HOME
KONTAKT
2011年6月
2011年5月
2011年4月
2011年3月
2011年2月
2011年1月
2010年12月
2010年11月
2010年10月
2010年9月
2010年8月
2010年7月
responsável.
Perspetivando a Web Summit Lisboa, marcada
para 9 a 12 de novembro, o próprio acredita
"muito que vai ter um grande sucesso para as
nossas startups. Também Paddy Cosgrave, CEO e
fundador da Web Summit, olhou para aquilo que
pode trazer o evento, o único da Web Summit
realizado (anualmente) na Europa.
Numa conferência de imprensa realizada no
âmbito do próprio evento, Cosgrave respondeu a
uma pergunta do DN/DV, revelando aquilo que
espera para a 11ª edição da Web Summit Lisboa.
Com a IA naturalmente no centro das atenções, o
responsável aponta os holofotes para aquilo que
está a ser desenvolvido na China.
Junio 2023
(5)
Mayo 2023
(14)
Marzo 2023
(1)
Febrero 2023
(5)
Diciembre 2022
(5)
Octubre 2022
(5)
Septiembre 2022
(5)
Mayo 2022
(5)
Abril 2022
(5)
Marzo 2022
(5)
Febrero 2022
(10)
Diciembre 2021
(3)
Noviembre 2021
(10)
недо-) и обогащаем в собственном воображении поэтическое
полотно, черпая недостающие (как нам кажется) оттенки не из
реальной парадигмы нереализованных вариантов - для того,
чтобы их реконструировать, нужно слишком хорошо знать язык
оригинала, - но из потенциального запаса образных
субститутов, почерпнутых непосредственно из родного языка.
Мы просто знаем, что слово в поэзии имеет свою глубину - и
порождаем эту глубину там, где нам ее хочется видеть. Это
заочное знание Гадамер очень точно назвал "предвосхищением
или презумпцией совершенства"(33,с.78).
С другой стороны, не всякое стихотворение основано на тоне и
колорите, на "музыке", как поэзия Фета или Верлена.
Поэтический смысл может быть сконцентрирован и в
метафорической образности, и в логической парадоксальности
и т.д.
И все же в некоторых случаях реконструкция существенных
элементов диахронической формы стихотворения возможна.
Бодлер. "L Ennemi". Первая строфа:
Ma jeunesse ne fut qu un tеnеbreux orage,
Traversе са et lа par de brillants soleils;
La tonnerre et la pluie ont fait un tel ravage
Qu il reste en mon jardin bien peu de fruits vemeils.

# Task prompt
Where a line contains the word "Cosgrave", copy that line from the listing above.

# Result of this exercise
nossas startups. Também Paddy Cosgrave, CEO e
âmbito do próprio evento, Cosgrave respondeu a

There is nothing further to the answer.